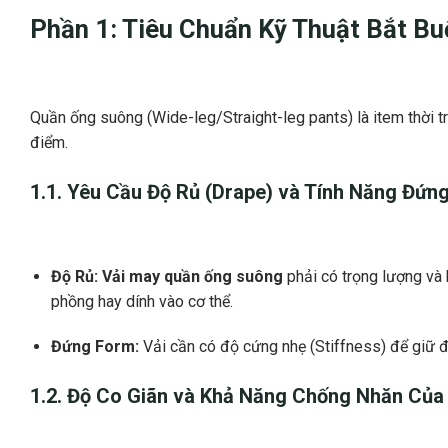
Phần 1: Tiêu Chuẩn Kỹ Thuật Bắt B
Quần ống suông (Wide-leg/Straight-leg pants) là item thời t
điểm.
1.1. Yêu Cầu Độ Rủ (Drape) và Tính Năng
Đứng
Độ Rủ:
Vải may quần ống suông
phải có trọng lượng và 
phồng hay dính vào cơ thể.
Đứng Form:
Vải cần có độ cứng nhẹ (Stiffness) để giữ đư
1.2. Độ
Co Giãn
và Khả Năng
Chống Nhăn
Củ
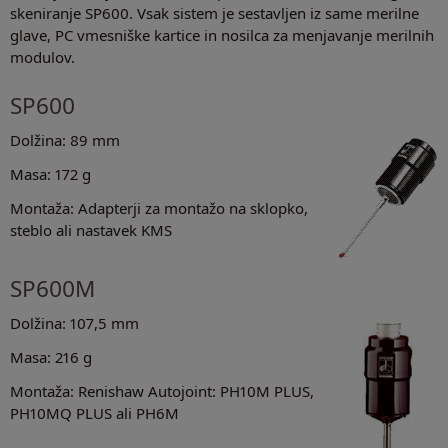
skeniranje SP600. Vsak sistem je sestavljen iz same merilne
glave, PC vmesniške kartice in nosilca za menjavanje merilnih
modulov.
SP600
Dolžina: 89 mm
Masa: 172 g
Montaža: Adapterji za montažo na sklopko,
steblo ali nastavek KMS
SP600M
Dolžina: 107,5 mm
Masa: 216 g
Montaža: Renishaw Autojoint: PH10M PLUS,
PH10MQ PLUS ali PH6M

---+---

:: Brief ::
Retype the entries from the line containing "skeniranje SP600. Vsak" to the end of the entries, with both the starting line and the final line included.

:: Task result ::
skeniranje SP600. Vsak sistem je sestavljen iz same merilne
glave, PC vmesniške kartice in nosilca za menjavanje merilnih
modulov.
SP600
Dolžina: 89 mm
Masa: 172 g
Montaža: Adapterji za montažo na sklopko,
steblo ali nastavek KMS
SP600M
Dolžina: 107,5 mm
Masa: 216 g
Montaža: Renishaw Autojoint: PH10M PLUS,
PH10MQ PLUS ali PH6M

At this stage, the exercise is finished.